Des membres du BISN ont mentionné à la CODP que les membres noir(e)s du service hésitaient à soulever des enjeux de racisme envers les personnes noires parce que, lorsqu’ils (elles) l’avaient fait par le passé, on ne les avait pas cru(e)s ou ils elles) avaient subi des représailles ou du harcèlement. Les membres ont indiqué avoir fait l’objet d’une surveillance et de vérifications accrues lorsqu’ils (elles) avaient soulevé des préoccupations au sujet de la discrimination raciale en milieu de travail.

Les membres civil(e)s et en uniforme ont également partagé leurs points de vue sur les répercussions du racisme envers les personnes noires sur la prestation des services. Ils (elles) ont parlé de la difficulté de rétablir la confiance des communautés noires dans les services policiers et l’origine historique de ces préoccupations en général.

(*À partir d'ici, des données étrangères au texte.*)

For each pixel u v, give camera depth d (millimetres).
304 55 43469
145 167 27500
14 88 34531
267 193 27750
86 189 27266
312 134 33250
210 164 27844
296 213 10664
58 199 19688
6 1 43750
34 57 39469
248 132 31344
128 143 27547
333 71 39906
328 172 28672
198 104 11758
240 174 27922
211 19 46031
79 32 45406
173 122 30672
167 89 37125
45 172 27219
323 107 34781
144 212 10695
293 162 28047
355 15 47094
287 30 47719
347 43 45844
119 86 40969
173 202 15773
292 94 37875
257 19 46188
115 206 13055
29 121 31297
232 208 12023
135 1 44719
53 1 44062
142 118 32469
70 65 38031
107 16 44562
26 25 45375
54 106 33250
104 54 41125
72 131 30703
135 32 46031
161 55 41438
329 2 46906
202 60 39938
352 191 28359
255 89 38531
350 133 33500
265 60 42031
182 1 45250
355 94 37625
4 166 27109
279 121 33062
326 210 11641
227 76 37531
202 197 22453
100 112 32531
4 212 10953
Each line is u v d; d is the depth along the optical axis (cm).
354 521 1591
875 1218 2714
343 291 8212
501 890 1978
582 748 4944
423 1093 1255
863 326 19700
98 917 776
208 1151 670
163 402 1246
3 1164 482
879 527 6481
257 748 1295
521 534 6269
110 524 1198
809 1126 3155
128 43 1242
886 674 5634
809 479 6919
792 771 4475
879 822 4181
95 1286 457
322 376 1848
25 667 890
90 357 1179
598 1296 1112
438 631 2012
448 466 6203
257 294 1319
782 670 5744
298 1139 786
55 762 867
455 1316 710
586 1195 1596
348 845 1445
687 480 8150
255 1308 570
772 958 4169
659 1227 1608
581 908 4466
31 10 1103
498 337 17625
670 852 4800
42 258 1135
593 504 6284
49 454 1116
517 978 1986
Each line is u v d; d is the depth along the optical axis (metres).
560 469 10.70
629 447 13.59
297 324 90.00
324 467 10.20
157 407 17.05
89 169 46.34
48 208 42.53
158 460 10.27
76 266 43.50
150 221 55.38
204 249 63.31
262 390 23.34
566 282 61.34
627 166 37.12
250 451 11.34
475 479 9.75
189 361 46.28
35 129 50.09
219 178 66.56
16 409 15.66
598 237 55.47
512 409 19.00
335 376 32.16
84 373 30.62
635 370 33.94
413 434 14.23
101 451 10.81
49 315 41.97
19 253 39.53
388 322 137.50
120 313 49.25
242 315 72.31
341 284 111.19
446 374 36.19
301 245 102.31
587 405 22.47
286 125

Par exemple, un agent a noté que les incidents survenus dans le passé influencent les attitudes actuelles de la collectivité à l’égard de la police. Cet agent a relaté qu’en début de carrière, il a été interpellé sous la menace d’une arme par un(e) agent(e) blanc(he) alors qu’il était en service, en civil. Il a déclaré qu’il lui avait fallu des « années » avant de pouvoir en parler ou de soulever la question avec la direction par crainte qu’on ne le croie pas[42].

Il a déclaré que le traumatisme associé à cet incident et à d’autres incidents a façonné son expérience en tant qu’agent noir, et a influencé la perception des communautés noires à l’égard des services policiers. Un(e) autre agent(e) a déclaré :

Même moi, je me mets à trembler quand je vois des lumières [de police]. Et je suis un(e) agent(e). On craint d’être exposé(e) à une interaction négative à cause de la couleur de notre peau. C’est une chose avec laquelle je jongle quotidiennement, et j’y pense beaucoup. Donc, je sais exactement pourquoi la communauté se sent concernée[43] .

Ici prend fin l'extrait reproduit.